* **Set exercise**
Copy out the lines word for word, from the start of the records through the line containing "3: (433, 378)".

* **Data listing**
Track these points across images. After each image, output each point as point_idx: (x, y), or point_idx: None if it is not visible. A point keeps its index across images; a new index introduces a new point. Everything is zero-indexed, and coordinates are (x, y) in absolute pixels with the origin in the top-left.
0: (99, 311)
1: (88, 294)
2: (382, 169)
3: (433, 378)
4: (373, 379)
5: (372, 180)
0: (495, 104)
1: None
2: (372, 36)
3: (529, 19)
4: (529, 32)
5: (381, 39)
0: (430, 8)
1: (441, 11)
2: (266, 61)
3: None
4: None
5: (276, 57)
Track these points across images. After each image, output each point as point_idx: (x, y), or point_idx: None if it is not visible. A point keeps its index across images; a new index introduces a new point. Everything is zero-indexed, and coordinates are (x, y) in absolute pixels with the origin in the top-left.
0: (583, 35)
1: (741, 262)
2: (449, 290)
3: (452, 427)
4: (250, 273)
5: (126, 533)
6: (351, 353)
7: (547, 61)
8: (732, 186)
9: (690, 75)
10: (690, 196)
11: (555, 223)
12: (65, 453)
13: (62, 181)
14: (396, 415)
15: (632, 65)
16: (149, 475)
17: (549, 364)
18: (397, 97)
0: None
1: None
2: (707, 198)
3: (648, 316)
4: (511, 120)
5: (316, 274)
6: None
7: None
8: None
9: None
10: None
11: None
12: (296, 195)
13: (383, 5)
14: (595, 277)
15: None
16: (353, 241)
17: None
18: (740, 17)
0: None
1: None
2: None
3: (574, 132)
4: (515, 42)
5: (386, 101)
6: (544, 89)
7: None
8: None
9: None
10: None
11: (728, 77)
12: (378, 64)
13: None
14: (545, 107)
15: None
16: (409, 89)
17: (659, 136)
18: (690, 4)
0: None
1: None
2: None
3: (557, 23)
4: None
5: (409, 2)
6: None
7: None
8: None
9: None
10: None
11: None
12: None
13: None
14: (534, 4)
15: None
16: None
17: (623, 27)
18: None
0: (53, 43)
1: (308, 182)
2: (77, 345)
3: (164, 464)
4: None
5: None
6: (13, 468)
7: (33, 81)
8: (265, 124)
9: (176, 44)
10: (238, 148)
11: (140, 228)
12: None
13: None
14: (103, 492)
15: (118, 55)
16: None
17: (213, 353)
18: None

* **Written response**
Track these points across images. After each image, output each point as point_idx: (x, y), or point_idx: None if it is not visible. A point keeps its index across images; a new index introduces a new point. Everything is zero-indexed, and coordinates are (x, y) in absolute pixels with the origin in the top-left.
0: (99, 311)
1: (88, 294)
2: (382, 169)
3: (433, 378)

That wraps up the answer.